Celebrating Neonatal Nurses Day

In celebration and recognition of September 15 as Neonatal Nurses Day, we'd like to share these thoughts from Valley Children's NICU Manager Jeannette Cutner, BSN, RN:

We were called early to hold, to rescue, to help and to nurture. It is our life, our world, and gratefully our purpose. NICU nurses see the world through a different lens, we cradle the sanctity of human life every day. We see life in its most raw, vulnerable form and somehow by the grace of our inherent hope for humanity and immeasurable depth of courage and hard work we do what we do. 

Birth may come too early, or genetics may be unfair, but we stand in a circle of strength around these little ones who are fighting for life and we do just that: we help them fight for their breath of life to continue. One baby saved is like a small pebble tossed into the pool of life, the concentric circles continue for generations. 

Each story is a testimony to the power of nursing  and medicine and to the fighting spirit of each baby. The Neonatal Intensive Care environment is intense, intimidating, scary and yes, overwhelming. It is steeped in emotions of fear and at times profound sorrow. However, at the same time, the caregivers fill it with understanding, hopefulness, compassion, determination, talent and expertise. The secret “soul skills” of a NICU nurse are profound because they possess a soft tenderness which is balanced delicately with amazing strength and genuine love.

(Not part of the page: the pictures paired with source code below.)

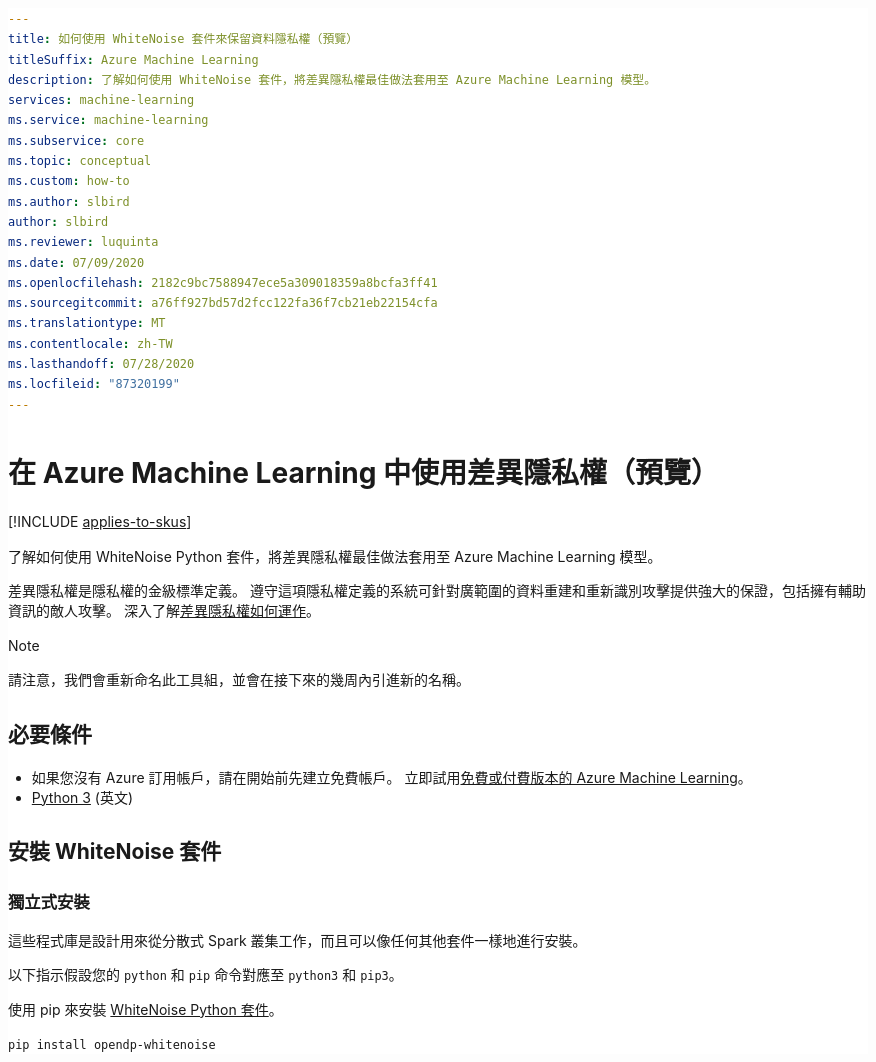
 ```yaml
---
title: 如何使用 WhiteNoise 套件來保留資料隱私權（預覽）
titleSuffix: Azure Machine Learning
description: 了解如何使用 WhiteNoise 套件，將差異隱私權最佳做法套用至 Azure Machine Learning 模型。
services: machine-learning
ms.service: machine-learning
ms.subservice: core
ms.topic: conceptual
ms.custom: how-to
ms.author: slbird
author: slbird
ms.reviewer: luquinta
ms.date: 07/09/2020
ms.openlocfilehash: 2182c9bc7588947ece5a309018359a8bcfa3ff41
ms.sourcegitcommit: a76ff927bd57d2fcc122fa36f7cb21eb22154cfa
ms.translationtype: MT
ms.contentlocale: zh-TW
ms.lasthandoff: 07/28/2020
ms.locfileid: "87320199"
---
```

# <a name="use-differential-privacy-in-azure-machine-learning-preview"></a>在 Azure Machine Learning 中使用差異隱私權（預覽）

[!INCLUDE [applies-to-skus](../../includes/aml-applies-to-basic-enterprise-sku.md)]

了解如何使用 WhiteNoise Python 套件，將差異隱私權最佳做法套用至 Azure Machine Learning 模型。

差異隱私權是隱私權的金級標準定義。 遵守這項隱私權定義的系統可針對廣範圍的資料重建和重新識別攻擊提供強大的保證，包括擁有輔助資訊的敵人攻擊。 深入了解[差異隱私權如何運作](./concept-differential-privacy.md)。

> [!NOTE]
> 請注意，我們會重新命名此工具組，並會在接下來的幾周內引進新的名稱。 

## <a name="prerequisites"></a>必要條件

- 如果您沒有 Azure 訂用帳戶，請在開始前先建立免費帳戶。 立即試用[免費或付費版本的 Azure Machine Learning](https://aka.ms/AMLFree)。
- [Python 3](https://www.python.org/downloads/) \(英文\)

## <a name="install-whitenoise-packages"></a>安裝 WhiteNoise 套件

### <a name="standalone-installation"></a>獨立式安裝

這些程式庫是設計用來從分散式 Spark 叢集工作，而且可以像任何其他套件一樣地進行安裝。

以下指示假設您的 `python` 和 `pip` 命令對應至 `python3` 和 `pip3`。

使用 pip 來安裝 [WhiteNoise Python 套件](https://pypi.org/project/opendp-whitenoise/)。

`pip install opendp-whitenoise`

On August 7, 1963, Patrick Kennedy, the third child of President John F. Kennedy and First Lady Jacqueline Kennedy, was born. He was born at 34 1/2 weeks gestation with a birth weight of 4 lbs, 10 oz, Because of his progressive respiratory distress, he was transferred to Boston Children’s Hospital, where he was placed in a hyperbaric oxygen chamber, and sadly died at 39 hours of life. The morning after his death, Patrick’s obituary in The New York Times pointed out that, at that time, all that could be done “for a baby suffering from respiratory distress was  to monitor the infant’s oxygen levels and to try to keep it near normal levels. Thus, the battle for the Kennedy baby was lost only because science has not yet advanced far enough. 

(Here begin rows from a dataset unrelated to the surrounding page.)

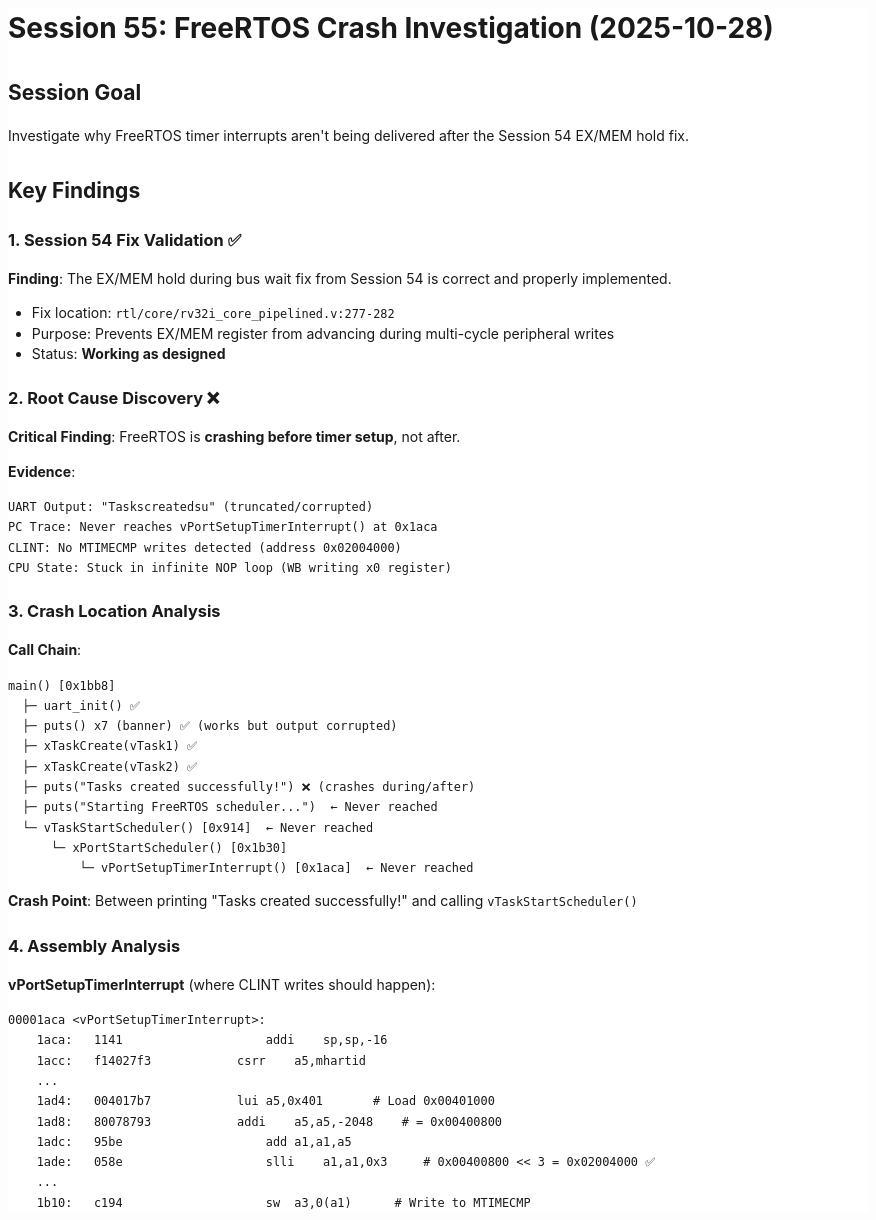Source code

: # Session 55: FreeRTOS Crash Investigation (2025-10-28)

## Session Goal
Investigate why FreeRTOS timer interrupts aren't being delivered after the Session 54 EX/MEM hold fix.

## Key Findings

### 1. Session 54 Fix Validation ✅
**Finding**: The EX/MEM hold during bus wait fix from Session 54 is correct and properly implemented.
- Fix location: `rtl/core/rv32i_core_pipelined.v:277-282`
- Purpose: Prevents EX/MEM register from advancing during multi-cycle peripheral writes
- Status: **Working as designed**

### 2. Root Cause Discovery ❌
**Critical Finding**: FreeRTOS is **crashing before timer setup**, not after.

**Evidence**:
```
UART Output: "Taskscreatedsu" (truncated/corrupted)
PC Trace: Never reaches vPortSetupTimerInterrupt() at 0x1aca
CLINT: No MTIMECMP writes detected (address 0x02004000)
CPU State: Stuck in infinite NOP loop (WB writing x0 register)
```

### 3. Crash Location Analysis

**Call Chain**:
```
main() [0x1bb8]
  ├─ uart_init() ✅
  ├─ puts() x7 (banner) ✅ (works but output corrupted)
  ├─ xTaskCreate(vTask1) ✅
  ├─ xTaskCreate(vTask2) ✅
  ├─ puts("Tasks created successfully!") ❌ (crashes during/after)
  ├─ puts("Starting FreeRTOS scheduler...")  ← Never reached
  └─ vTaskStartScheduler() [0x914]  ← Never reached
      └─ xPortStartScheduler() [0x1b30]
          └─ vPortSetupTimerInterrupt() [0x1aca]  ← Never reached
```

**Crash Point**: Between printing "Tasks created successfully!" and calling `vTaskStartScheduler()`

### 4. Assembly Analysis

**vPortSetupTimerInterrupt** (where CLINT writes should happen):
```assembly
00001aca <vPortSetupTimerInterrupt>:
    1aca:	1141                	addi	sp,sp,-16
    1acc:	f14027f3          	csrr	a5,mhartid
    ...
    1ad4:	004017b7          	lui	a5,0x401       # Load 0x00401000
    1ad8:	80078793          	addi	a5,a5,-2048    # = 0x00400800
    1adc:	95be                	add	a1,a1,a5
    1ade:	058e                	slli	a1,a1,0x3     # 0x00400800 << 3 = 0x02004000 ✅
    ...
    1b10:	c194                	sw	a3,0(a1)      # Write to MTIMECMP
```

Two years later, in 1965, the first American newborn intensive care unit (NICU), designed by Dr. Louis Gluck, opened at Yale Hospital in New Haven, Connecticut. Over the next four decades so many advancements have been discovered and achieved.   Successful treatment of these newborns, with gestational ages as low as 23 weeks, was made possible by surfactant replacement therapy, improved perinatal management, new technologies for maintaining temperature, precision micro-management of fluid delivery, sophisticated nutritional management, and continued improvement in ventilatory management. 

The first NICUs were regionalized, but today, because of the generosity of five female  philanthropists, we have a state of the art NICU within our hospital. We deliver extraordinary care to this most fragile and vulnerable population.

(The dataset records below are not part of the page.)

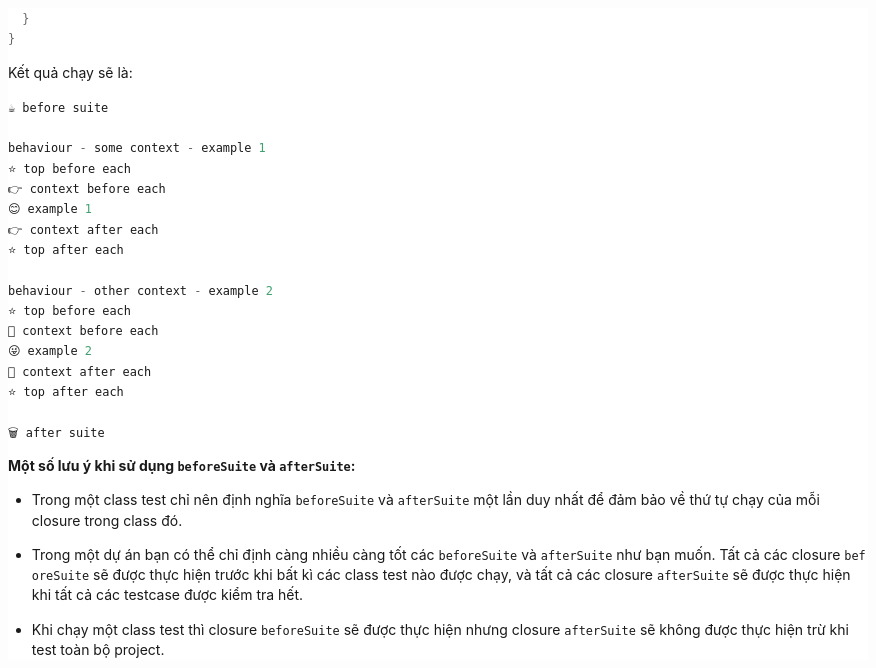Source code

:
 ```swift
  }
}
```

Kết quả chạy sẽ là:

```swift
☕️ before suite

behaviour - some context - example 1
⭐️ top before each
👉 context before each
😊 example 1
👉 context after each
⭐️ top after each

behaviour - other context - example 2
⭐️ top before each
🍎 context before each
😜 example 2
🍎 context after each
⭐️ top after each

🗑 after suite
```

**Một số lưu ý khi sử dụng `beforeSuite` và `afterSuite`:**

- Trong một class test chỉ nên định nghĩa `beforeSuite` và `afterSuite` một lần duy nhất để đảm bảo về thứ tự chạy của mỗi closure trong class đó.

- Trong một dự án bạn có thể chỉ định càng nhiều càng tốt các `beforeSuite` và `afterSuite` như bạn muốn. Tất cả các closure `beforeSuite` sẽ được thực hiện trước khi bất kì các class test nào được chạy, và tất cả các closure `afterSuite` sẽ được thực hiện khi tất cả các testcase được kiểm tra hết.

- Khi chạy một class test thì closure `beforeSuite` sẽ được thực hiện nhưng closure `afterSuite` sẽ không được thực hiện trừ khi test toàn bộ project.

Our Neonatal George Flight program that has transported thousands of babies from our surrounding communities so that they can receive the care they need to survive. We give our families who must travel far a place to rest and sleep, and yes, a quiet place to pray and weep. Every year our NICU has a reunion of our graduates. The families gather to celebrate the life which at one point they felt they had lost.

We are all a part of that story. An infant's destiny itself is like a wonderful tapestry in which every thread is guided by tender hands, supported and held and carried by so many others. We are a part of that tapestry.